Let me clarify my question. The SCIF PDF documentation disagrees with the SCIF header file, on allowable options to scif_fence_mark.  I need to know which documentation to trust.

Trust the documentation within the SCIF header file over other sources.

My original design proposal for the SCIF API included the ability to fence RMA transfers with extremely fine granularity; for example, it was possible to "mark" partial transfers too, and the fence APIs took an offset and a length as arguments for this purpose. The flag SCIF_FENCE_RAS_SELF or SCIF_FENCE_RAS_PEER indicated whether these arguments should be interpreted relative to the registered address space of the indicated SCIF endpoint or of its connected peer; the "RAS" within their names is an acronym for this term, which is introduced in section 3.5 of the SCIF User Guide.

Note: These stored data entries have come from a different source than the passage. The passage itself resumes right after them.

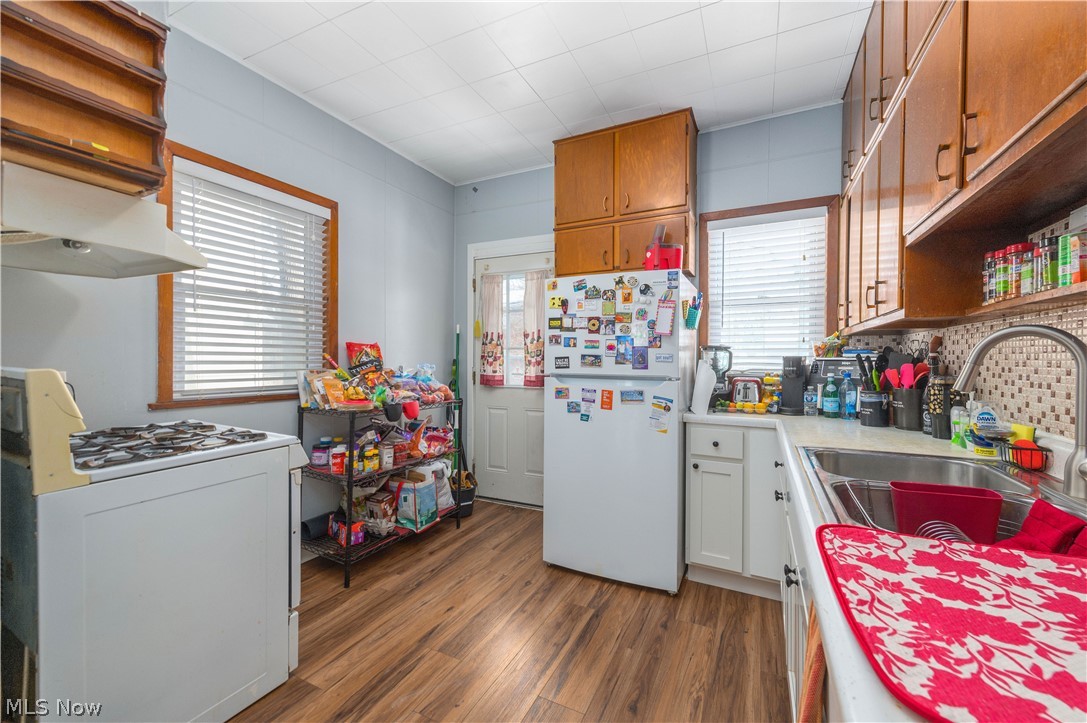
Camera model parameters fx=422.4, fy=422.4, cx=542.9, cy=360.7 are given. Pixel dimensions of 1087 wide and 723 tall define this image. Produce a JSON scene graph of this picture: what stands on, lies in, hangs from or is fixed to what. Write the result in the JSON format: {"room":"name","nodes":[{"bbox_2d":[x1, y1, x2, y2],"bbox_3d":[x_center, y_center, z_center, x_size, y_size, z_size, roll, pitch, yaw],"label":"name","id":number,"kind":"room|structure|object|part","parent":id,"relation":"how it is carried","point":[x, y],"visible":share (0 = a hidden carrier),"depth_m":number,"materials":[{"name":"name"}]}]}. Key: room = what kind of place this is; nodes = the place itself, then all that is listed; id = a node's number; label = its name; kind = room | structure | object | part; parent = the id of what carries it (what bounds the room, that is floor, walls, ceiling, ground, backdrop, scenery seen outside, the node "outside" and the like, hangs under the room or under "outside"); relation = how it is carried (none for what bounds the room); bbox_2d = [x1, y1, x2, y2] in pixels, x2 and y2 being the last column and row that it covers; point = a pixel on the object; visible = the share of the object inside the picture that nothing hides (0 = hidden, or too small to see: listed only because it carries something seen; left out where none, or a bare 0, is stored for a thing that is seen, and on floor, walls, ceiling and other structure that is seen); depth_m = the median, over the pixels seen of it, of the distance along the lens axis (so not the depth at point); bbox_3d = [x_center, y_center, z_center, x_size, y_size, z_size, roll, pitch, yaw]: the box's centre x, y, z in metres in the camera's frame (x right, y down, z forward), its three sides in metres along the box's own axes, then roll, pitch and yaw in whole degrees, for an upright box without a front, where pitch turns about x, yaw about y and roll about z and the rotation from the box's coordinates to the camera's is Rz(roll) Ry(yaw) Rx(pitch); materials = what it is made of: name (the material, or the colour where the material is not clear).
{"room":"kitchen","nodes":[
{"label":"kitchen","id":0,"kind":"room"},
{"bbox_2d":[0,14,456,547],"bbox_3d":[-1.799,-0.164,1.913,0.137,2.790,4.304,1,1,26],"label":"left wall","id":1,"kind":"structure","parent":0,"point":[354,226],"depth_m":2.38,"materials":[{"name":"paint"}]},
{"bbox_2d":[0,0,168,196],"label":"wall shelf","id":2,"kind":"object","parent":1,"relation":"attached to","point":[122,70],"visible":0.91,"depth_m":1.45,"materials":[{"name":"brown wood"}]},
{"bbox_2d":[0,158,207,278],"bbox_3d":[-1.630,-0.448,1.380,0.616,0.232,0.630,1,1,26],"label":"range hood","id":3,"kind":"object","parent":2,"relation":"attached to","point":[103,239],"visible":1,"depth_m":1.35,"materials":[{"name":"white metal"}]},
{"bbox_2d":[152,141,336,413],"bbox_3d":[-1.589,-0.369,2.344,0.149,1.257,0.906,1,1,26],"label":"left window","id":4,"kind":"structure","parent":1,"relation":"in","point":[230,167],"depth_m":2.24,"materials":[{"name":"brown wood"}]},
{"bbox_2d":[169,160,329,400],"bbox_3d":[-1.563,-0.388,2.343,0.054,1.141,0.738,1,1,26],"label":"window blind","id":5,"kind":"object","parent":4,"relation":"attached to","point":[292,205],"visible":0.94,"depth_m":2.27,"materials":[{"name":"white plastic"}]},
{"bbox_2d":[226,498,793,722],"bbox_3d":[-0.326,1.272,1.171,3.537,0.090,4.606,1,1,26],"label":"floor","id":6,"kind":"structure","parent":0,"point":[649,603],"depth_m":1.84,"materials":[{"name":"brown wood"}]},
{"bbox_2d":[0,366,308,722],"bbox_3d":[-1.382,0.630,1.487,0.755,1.174,0.762,1,1,26],"label":"stove","id":7,"kind":"object","parent":6,"relation":"on","point":[281,608],"visible":0.97,"depth_m":1.24,"materials":[{"name":"white metal"}]},
{"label":"control panel","id":8,"kind":"part","parent":7,"relation":"part of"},
{"bbox_3d":[-1.410,0.301,1.603,0.583,0.046,0.492,1,1,26],"label":"burner grates","id":9,"kind":"part","parent":7,"relation":"part of","materials":[{"name":"black metal"}]},
{"bbox_2d":[296,397,463,588],"bbox_3d":[-1.034,0.740,2.763,0.478,0.955,1.004,1,1,26],"label":"wire shelf","id":10,"kind":"object","parent":6,"relation":"on","point":[345,582],"visible":0.56,"depth_m":2.50,"materials":[{"name":"black metal"}]},
{"bbox_2d":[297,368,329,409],"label":"snack bag","id":11,"kind":"object","parent":10,"relation":"on","point":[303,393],"visible":0.64,"depth_m":2.48,"materials":[{"name":"white"}]},
{"bbox_2d":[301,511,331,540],"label":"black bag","id":12,"kind":"object","parent":10,"relation":"on","point":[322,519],"visible":0.63,"depth_m":2.50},
{"bbox_2d":[311,437,330,469],"bbox_3d":[-1.302,0.542,2.493,0.112,0.163,0.099,0,1,-10],"label":"jar","id":13,"kind":"object","parent":10,"relation":"on","point":[320,460],"visible":0.89,"depth_m":2.46,"materials":[{"name":"plastic"}]},
{"bbox_2d":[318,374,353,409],"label":"snack bag","id":14,"kind":"object","parent":10,"relation":"on","point":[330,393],"visible":0.95,"depth_m":2.43,"materials":[{"name":"orange plastic"}]},
{"bbox_2d":[330,442,346,474],"bbox_3d":[-1.176,0.573,2.437,0.079,0.137,0.078,1,1,26],"label":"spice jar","id":15,"kind":"object","parent":10,"relation":"on","point":[337,464],"visible":0.95,"depth_m":2.41,"materials":[{"name":"plastic"}]},
{"bbox_2d":[327,514,364,546],"bbox_3d":[-1.170,0.997,2.516,0.226,0.120,0.130,1,1,39],"label":"snack bag","id":16,"kind":"object","parent":10,"relation":"on","point":[341,536],"visible":0.82,"depth_m":2.47,"materials":[{"name":"red plastic"}]},
{"bbox_2d":[346,342,384,372],"bbox_3d":[-1.193,0.032,2.840,0.152,0.324,0.239,1,1,26],"label":"snack bag","id":17,"kind":"object","parent":10,"relation":"on","point":[349,348],"visible":0.69,"depth_m":2.81,"materials":[{"name":"red plastic"}]},
{"bbox_2d":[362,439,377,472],"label":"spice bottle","id":18,"kind":"object","parent":10,"relation":"on","point":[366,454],"visible":0.97,"depth_m":2.49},
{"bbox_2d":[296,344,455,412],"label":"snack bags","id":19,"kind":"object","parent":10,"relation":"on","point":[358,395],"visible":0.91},
{"bbox_2d":[358,488,398,536],"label":"box","id":20,"kind":"object","parent":10,"relation":"on","point":[381,517],"visible":0.76,"depth_m":2.61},
{"bbox_2d":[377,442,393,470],"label":"box","id":21,"kind":"object","parent":10,"relation":"on","point":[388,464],"visible":0.98,"depth_m":2.58,"materials":[{"name":"white cardboard"}]},
{"bbox_2d":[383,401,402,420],"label":"black cup","id":22,"kind":"object","parent":10,"relation":"hanging from","point":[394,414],"visible":0.97,"depth_m":2.52,"materials":[{"name":"black plastic"}]},
{"bbox_2d":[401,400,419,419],"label":"red cup","id":23,"kind":"object","parent":10,"relation":"hanging from","point":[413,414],"visible":0.98,"depth_m":2.64,"materials":[{"name":"red plastic"}]},
{"bbox_2d":[394,477,438,531],"bbox_3d":[-0.831,0.931,2.751,0.197,0.290,0.200,1,1,26],"label":"bag","id":24,"kind":"object","parent":10,"relation":"on","point":[400,506],"visible":0.92,"depth_m":2.69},
{"bbox_2d":[387,364,454,406],"bbox_3d":[-0.882,0.152,2.953,0.353,0.254,0.481,1,1,26],"label":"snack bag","id":25,"kind":"object","parent":10,"relation":"on","point":[443,391],"visible":0.78,"depth_m":2.91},
{"bbox_2d":[408,424,452,459],"bbox_3d":[-0.807,0.549,2.950,0.211,0.220,0.308,1,1,26],"label":"snack bag","id":26,"kind":"object","parent":10,"relation":"on","point":[428,439],"visible":0.81,"depth_m":2.90,"materials":[{"name":"red"}]},
{"bbox_2d":[424,459,454,510],"bbox_3d":[-0.769,0.900,3.097,0.209,0.342,0.228,1,1,39],"label":"white bag","id":27,"kind":"object","parent":10,"relation":"on","point":[447,494],"visible":0.49,"depth_m":3.06,"materials":[{"name":"white plastic"}]},
{"bbox_2d":[451,324,464,482],"bbox_3d":[-0.730,0.438,3.569,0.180,1.496,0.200,0,1,-21],"label":"broom","id":28,"kind":"object","parent":6,"relation":"on","point":[458,344],"visible":0.54,"depth_m":3.57,"materials":[{"name":"green"}]},
{"bbox_2d":[451,471,475,517],"bbox_3d":[-0.661,1.062,3.377,0.254,0.291,0.256,1,1,26],"label":"bucket","id":29,"kind":"object","parent":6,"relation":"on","point":[466,496],"visible":0.55,"depth_m":3.30,"materials":[{"name":"black plastic"}]},
{"bbox_2d":[543,268,694,592],"bbox_3d":[0.499,0.369,2.656,0.755,1.696,0.788,1,1,26],"label":"refrigerator","id":30,"kind":"object","parent":6,"relation":"on","point":[569,424],"visible":0.94,"depth_m":2.33,"materials":[{"name":"white metal"}]},
{"bbox_2d":[553,385,569,399],"bbox_3d":[0.108,0.184,2.443,0.110,0.069,0.031,1,1,26],"label":"magnet","id":31,"kind":"object","parent":30,"relation":"attached to","point":[560,393],"visible":0.96,"depth_m":2.44},
{"bbox_2d":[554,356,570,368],"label":"magnet","id":32,"kind":"object","parent":30,"relation":"attached to","point":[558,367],"visible":0.98,"depth_m":2.47,"materials":[{"name":"black"}]},
{"bbox_2d":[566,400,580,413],"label":"magnet","id":33,"kind":"object","parent":30,"relation":"attached to","point":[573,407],"visible":0.96,"depth_m":2.41,"materials":[{"name":"blue"}]},
{"bbox_2d":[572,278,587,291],"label":"magnet","id":34,"kind":"object","parent":30,"relation":"attached to","point":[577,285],"visible":0.97,"depth_m":2.43,"materials":[{"name":"blue"}]},
{"bbox_2d":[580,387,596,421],"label":"magnet","id":35,"kind":"object","parent":30,"relation":"attached to","point":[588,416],"visible":0.97,"depth_m":2.40},
{"bbox_2d":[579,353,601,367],"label":"magnet","id":36,"kind":"object","parent":30,"relation":"attached to","point":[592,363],"visible":0.97,"depth_m":2.37},
{"bbox_2d":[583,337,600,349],"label":"magnet","id":37,"kind":"object","parent":30,"relation":"attached to","point":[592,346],"visible":0.97,"depth_m":2.42},
{"bbox_2d":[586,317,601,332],"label":"magnet","id":38,"kind":"object","parent":30,"relation":"attached to","point":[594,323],"visible":0.96,"depth_m":2.40},
{"bbox_2d":[600,388,613,410],"bbox_3d":[0.353,0.214,2.345,0.064,0.111,0.011,1,1,26],"label":"magnet","id":39,"kind":"object","parent":30,"relation":"attached to","point":[607,397],"visible":0.97,"depth_m":2.35,"materials":[{"name":"orange"}]},
{"bbox_2d":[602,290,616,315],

After gaining some implementation experience and interacting with internal development teams, however, it became obvious that this functionality was both difficult to extract performance benefits from and challenging for application developers to reason about. It was ultimately removed.

I imagine that these flags were overlooked and survived because they appear related to the SCIF_RAS_PORT_n constants elsewhere in the header file, where "RAS" instead refers to reliability and serviceability, an umbrella term covering, among other things, the SCIF "daemon" which uses those ports to communicate ECC failures etc. to the host computer.

I'll pass a note about this thread to the author of the SCIF User Guide.